As I was missing her this week, I also remembered her adventures in dog ownership, which were happening around the same time as the Boy Struggles. Someone must have decided that This Boy Needs a Dog, because the family ended up with the only neurotic black lab I’ve ever met. And I’m not using that word lightly, because the poor thing had an actual DSM-disorder with her compulsive overeating. She needed to be the residential dog at a bulimia clinic, not the pet of my poor friend, who suffered through many awful incidents with this canine, including the time the dog ate an entire wrapped parcel of cookies that had been sitting at the front door, ready to be mailed to my friend’s niece at college. After the binge came the purge, and my friend was cleaning up dog poop, semi-digested stamps and very unsavory-looking Styrofoam peanuts for quite some time. The dog was probably hiding upstairs, trying to get all four paws on the bathroom scale to see if she was still so bloated.

My friend hated that dog, and she grew more vocal in her declarations of what she’d like to do with it, including many muttered desires for the dog to “visit the farm” in a way that seemed, well, permanent.

Now at that same time, in addition to my two very pleasant girls, I also had a dog – a purebred Golden Retriever. He was handsome, stupid and low-maintenance. He liked the cat, he liked us, and he loooooovved beautiful women. It was like living with George Hamilton, only not as tan. My life, as I see it from my friend’s perspective, was pretty damn easy. I’m sure she looked up every now and then from her battles with a spirited boy and a neurotic dog and wished I would just shut up about the Barbie sleepovers already.

Time has a way of bringing things around, though. Now my friend has that successful son, and a teenage daughter who loves to play soccer in a wholesomely competitive way. She has no pets, the neurotic dog having been pawned off, finally, on the soft-hearted daughter of one of her friends, a girl who wanted to be a vet and who was sure that a little therapy would cure poor Tubby. The dog did have a grand finale, though, one which I still like to conjure up as a mental image whenever I need a laugh. On the road trip to give this dog to the optimistic future vet, my friend and her son stopped at her sister’s house for dinner. The St. Louis style pork butts were on the grill, and life was good. Then the brother-in-law, unaware of the dog’s “issues,” came in through a side door and put a platter of cooked butts on the table. The next thing she saw, my friend reports, was the portly black lab streaking around the dining room table, pork butt clamped between her smiling jaws, cursing brother-in-law in hot pursuit. “She looked pretty happy,” my friend had to admit. “But God, I hated that dog.”
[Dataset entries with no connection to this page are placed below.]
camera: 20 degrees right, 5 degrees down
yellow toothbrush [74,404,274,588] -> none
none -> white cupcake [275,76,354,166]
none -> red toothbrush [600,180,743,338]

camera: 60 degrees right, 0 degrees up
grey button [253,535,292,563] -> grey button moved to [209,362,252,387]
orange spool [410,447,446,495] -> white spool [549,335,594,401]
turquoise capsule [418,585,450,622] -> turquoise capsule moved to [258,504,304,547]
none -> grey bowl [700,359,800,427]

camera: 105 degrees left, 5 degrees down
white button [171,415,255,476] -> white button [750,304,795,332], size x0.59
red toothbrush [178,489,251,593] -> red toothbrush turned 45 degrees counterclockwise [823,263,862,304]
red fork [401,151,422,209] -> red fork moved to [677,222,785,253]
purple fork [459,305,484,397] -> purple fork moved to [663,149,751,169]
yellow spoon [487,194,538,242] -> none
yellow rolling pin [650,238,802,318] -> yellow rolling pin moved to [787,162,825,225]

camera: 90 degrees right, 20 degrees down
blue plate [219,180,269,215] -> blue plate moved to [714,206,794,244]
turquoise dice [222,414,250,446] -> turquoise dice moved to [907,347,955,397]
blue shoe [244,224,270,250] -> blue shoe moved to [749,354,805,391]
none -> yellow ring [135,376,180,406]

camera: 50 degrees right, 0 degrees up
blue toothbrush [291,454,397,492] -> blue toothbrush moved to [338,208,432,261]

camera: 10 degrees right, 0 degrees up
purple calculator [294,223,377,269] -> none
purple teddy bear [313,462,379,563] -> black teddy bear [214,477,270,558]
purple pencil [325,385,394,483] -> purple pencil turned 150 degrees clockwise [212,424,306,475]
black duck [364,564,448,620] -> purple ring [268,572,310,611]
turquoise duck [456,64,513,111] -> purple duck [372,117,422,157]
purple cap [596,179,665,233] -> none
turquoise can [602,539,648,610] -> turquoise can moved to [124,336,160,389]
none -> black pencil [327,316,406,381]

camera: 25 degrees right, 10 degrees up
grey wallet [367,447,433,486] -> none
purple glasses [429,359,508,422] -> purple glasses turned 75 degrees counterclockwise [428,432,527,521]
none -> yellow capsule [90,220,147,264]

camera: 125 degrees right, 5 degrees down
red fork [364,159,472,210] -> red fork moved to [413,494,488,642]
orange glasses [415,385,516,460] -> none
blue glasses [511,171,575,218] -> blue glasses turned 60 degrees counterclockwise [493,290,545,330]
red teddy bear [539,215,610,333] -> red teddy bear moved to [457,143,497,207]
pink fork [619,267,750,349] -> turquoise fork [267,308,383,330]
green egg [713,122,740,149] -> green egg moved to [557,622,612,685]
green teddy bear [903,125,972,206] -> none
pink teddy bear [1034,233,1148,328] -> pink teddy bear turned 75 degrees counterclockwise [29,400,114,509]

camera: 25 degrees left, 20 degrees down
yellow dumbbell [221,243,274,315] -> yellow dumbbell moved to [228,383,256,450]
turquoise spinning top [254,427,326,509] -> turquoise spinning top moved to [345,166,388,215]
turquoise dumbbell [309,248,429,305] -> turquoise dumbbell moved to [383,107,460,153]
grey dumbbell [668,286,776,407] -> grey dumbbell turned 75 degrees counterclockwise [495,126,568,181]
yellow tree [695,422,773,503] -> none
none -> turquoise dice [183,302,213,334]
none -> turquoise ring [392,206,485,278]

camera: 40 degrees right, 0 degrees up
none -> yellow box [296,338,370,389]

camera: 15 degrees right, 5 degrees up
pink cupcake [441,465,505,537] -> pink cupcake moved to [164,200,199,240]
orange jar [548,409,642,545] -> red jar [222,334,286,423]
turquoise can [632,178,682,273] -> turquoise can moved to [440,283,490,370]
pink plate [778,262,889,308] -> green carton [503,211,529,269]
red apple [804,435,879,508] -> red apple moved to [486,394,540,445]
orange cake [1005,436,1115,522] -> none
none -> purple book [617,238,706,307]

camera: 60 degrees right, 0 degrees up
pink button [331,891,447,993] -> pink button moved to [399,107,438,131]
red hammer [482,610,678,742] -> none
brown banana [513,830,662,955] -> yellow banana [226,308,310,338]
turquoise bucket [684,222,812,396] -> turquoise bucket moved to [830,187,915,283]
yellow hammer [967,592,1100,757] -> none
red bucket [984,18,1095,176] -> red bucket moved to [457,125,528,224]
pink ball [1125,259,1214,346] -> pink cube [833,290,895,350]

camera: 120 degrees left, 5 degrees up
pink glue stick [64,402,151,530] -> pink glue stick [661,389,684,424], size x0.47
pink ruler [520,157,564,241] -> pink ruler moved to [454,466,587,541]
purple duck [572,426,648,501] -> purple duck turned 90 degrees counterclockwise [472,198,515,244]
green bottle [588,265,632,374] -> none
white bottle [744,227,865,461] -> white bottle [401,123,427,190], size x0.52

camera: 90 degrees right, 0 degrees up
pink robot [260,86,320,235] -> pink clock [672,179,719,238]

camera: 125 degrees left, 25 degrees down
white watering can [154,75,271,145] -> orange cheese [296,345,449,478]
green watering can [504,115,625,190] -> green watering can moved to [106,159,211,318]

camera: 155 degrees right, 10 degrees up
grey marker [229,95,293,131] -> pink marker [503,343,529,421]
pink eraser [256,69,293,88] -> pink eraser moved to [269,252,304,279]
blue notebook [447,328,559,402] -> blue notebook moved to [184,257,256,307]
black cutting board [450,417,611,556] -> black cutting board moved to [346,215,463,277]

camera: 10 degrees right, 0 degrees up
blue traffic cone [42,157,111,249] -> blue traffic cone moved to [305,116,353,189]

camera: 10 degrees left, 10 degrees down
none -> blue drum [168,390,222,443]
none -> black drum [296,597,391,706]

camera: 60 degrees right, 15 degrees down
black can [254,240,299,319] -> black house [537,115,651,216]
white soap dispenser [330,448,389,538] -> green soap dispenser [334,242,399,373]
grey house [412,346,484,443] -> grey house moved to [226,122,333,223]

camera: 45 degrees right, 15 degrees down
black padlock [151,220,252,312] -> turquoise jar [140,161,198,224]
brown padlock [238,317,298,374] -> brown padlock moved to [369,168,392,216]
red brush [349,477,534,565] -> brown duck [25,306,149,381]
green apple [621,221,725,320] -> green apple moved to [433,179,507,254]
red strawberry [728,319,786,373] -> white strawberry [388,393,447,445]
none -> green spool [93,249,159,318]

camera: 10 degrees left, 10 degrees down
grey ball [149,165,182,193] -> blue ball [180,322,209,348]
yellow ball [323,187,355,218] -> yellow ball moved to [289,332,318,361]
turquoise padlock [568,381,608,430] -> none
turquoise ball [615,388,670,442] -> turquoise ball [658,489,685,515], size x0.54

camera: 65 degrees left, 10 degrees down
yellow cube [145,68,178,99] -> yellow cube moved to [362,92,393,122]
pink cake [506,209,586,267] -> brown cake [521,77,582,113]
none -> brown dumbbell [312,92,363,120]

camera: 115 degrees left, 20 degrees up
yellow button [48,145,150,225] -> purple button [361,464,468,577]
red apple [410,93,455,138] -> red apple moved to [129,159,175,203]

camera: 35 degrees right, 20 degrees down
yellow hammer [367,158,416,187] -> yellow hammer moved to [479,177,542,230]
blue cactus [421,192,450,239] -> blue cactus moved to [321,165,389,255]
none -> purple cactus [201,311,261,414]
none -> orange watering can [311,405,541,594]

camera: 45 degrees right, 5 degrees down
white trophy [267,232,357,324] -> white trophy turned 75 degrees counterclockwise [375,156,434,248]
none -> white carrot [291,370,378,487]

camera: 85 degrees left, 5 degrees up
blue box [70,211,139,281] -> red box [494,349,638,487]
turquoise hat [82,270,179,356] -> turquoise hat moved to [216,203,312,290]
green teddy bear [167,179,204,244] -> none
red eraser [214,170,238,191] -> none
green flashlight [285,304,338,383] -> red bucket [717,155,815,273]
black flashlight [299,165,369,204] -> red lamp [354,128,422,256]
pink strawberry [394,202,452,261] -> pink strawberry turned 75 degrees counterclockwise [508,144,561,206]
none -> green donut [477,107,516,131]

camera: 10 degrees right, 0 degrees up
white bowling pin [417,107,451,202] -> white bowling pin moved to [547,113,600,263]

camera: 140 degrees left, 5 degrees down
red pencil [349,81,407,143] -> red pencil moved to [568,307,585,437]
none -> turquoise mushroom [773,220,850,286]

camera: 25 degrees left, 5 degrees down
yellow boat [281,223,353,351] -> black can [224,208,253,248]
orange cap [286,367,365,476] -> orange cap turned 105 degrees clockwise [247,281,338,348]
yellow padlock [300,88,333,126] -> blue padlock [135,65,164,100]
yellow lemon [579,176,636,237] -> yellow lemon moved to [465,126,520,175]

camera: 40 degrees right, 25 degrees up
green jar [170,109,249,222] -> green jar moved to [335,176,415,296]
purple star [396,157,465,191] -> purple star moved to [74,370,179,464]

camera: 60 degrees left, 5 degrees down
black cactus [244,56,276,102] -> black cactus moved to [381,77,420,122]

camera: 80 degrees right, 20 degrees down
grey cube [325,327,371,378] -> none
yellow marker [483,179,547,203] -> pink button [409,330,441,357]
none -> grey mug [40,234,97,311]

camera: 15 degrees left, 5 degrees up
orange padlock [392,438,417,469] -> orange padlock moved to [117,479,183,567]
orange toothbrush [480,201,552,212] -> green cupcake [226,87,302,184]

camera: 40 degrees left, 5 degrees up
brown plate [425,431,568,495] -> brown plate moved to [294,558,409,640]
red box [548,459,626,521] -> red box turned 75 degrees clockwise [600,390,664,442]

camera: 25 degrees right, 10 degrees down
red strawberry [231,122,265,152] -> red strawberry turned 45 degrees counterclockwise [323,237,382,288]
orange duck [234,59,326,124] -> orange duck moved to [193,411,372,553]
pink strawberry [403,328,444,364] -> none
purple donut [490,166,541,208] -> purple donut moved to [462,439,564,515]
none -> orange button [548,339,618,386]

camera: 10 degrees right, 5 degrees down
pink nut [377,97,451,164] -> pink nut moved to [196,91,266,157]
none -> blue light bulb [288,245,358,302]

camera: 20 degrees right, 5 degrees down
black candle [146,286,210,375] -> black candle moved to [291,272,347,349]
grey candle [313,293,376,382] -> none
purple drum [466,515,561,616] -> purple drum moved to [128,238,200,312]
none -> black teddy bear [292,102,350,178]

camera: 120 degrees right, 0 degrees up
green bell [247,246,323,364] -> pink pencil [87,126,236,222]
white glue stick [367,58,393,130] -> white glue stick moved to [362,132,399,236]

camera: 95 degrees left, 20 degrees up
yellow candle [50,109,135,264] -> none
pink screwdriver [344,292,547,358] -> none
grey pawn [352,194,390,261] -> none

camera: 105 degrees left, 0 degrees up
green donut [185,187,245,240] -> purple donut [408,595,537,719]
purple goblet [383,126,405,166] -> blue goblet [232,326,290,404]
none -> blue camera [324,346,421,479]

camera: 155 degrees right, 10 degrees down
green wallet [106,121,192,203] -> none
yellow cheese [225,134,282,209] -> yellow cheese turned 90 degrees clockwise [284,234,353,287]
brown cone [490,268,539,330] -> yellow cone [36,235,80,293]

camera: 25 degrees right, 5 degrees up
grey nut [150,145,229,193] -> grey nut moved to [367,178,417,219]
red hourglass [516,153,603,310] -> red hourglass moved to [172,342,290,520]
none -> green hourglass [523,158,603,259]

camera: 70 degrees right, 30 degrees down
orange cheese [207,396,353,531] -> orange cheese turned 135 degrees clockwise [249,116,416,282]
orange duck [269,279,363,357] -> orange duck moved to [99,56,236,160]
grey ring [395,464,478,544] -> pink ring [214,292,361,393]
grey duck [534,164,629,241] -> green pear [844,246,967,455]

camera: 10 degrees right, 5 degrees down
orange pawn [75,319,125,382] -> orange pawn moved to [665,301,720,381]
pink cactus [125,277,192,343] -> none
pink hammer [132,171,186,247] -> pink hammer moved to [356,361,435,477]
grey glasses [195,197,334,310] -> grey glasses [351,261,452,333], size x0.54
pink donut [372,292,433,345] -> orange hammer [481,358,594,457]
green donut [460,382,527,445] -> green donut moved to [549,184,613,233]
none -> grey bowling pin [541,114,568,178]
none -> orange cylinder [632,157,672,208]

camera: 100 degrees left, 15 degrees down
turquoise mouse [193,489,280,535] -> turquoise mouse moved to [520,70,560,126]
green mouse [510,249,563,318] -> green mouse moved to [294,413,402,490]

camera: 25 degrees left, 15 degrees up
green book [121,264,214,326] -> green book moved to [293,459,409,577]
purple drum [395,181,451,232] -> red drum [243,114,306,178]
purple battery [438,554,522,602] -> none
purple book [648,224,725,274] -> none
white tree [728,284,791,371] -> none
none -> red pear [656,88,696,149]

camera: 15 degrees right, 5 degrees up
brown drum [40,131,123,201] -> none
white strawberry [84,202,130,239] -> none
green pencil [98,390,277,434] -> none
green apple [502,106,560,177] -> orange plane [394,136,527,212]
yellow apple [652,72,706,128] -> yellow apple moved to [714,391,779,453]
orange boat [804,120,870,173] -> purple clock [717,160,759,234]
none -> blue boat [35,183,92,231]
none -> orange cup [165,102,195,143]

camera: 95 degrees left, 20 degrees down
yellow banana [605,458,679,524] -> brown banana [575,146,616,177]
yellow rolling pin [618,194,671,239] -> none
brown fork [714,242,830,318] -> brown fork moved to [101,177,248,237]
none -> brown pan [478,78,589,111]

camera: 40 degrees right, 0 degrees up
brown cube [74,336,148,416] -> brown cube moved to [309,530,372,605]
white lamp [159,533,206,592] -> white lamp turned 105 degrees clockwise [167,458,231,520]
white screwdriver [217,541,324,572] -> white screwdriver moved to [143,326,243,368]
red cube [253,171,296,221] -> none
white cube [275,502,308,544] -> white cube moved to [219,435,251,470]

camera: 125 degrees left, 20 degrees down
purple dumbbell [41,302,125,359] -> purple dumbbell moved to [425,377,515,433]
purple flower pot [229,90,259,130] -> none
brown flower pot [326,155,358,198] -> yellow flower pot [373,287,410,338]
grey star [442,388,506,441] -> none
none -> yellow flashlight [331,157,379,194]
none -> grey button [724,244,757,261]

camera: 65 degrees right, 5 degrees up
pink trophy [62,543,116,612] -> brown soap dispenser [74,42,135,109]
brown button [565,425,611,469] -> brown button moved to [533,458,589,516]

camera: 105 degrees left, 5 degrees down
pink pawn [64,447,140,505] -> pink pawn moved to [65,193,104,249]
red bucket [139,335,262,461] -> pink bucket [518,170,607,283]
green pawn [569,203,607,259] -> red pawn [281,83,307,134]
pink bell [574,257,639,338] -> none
Hating a dog was something I couldn’t quite understand at the time, since I was living with that well-behaved canine version of George Hamilton. But these days, I live with two rescue dogs – a Chihuahua who only pees on the rug when he’s nervous, which is always, and an enormous hound who only has aggression issues toward our oppressed cat, any dog over 50 pounds, and every single person who walks by our house. The barking is ceaseless. The smell is odious. I talk about the farm quite a bit.

So here we are, full circle. I know more than I knew ten years ago – I know about teenage boys and how they will break your spirit, and your heart. I know about how it feels to be the pet of an animal that does whatever it damn well pleases and allows you the pleasure of cleaning up after it.

But if I’ve learned anything from experiencing these bitter slices of life, it’s that I need to take them with the grace and good humor my friend has never failed to display.

And also, whenever I am sad, I think about that dog running around the dining room table with her Pork Butt Prize, because that’s an image worth savoring.